Supplied entries below:
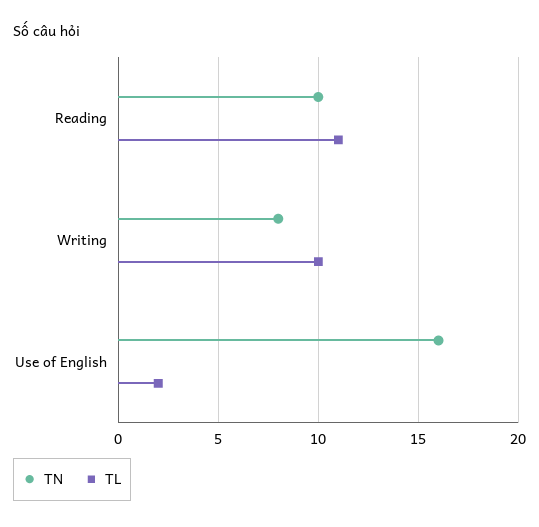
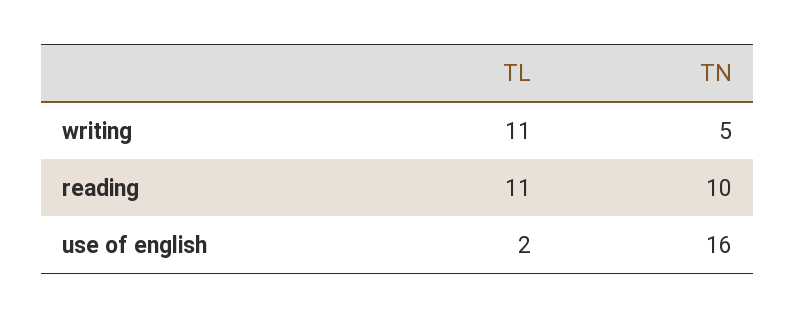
  {
    "TN": {
      "Reading": 10,
-     "Writing": 8,
+     "Writing": 5,
      "Use of English": 16
    },
    "TL": {
      "Reading": 11,
-     "Writing": 10,
+     "Writing": 11,
      "Use of English": 2
    }
  }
End of Supplied entries.
> Work to complete
Copy the entries precisely, images excluded.

> Task answer
  {
    "TN": {
      "Reading": 10,
-     "Writing": 8,
+     "Writing": 5,
      "Use of English": 16
    },
    "TL": {
      "Reading": 11,
-     "Writing": 10,
+     "Writing": 11,
      "Use of English": 2
    }
  }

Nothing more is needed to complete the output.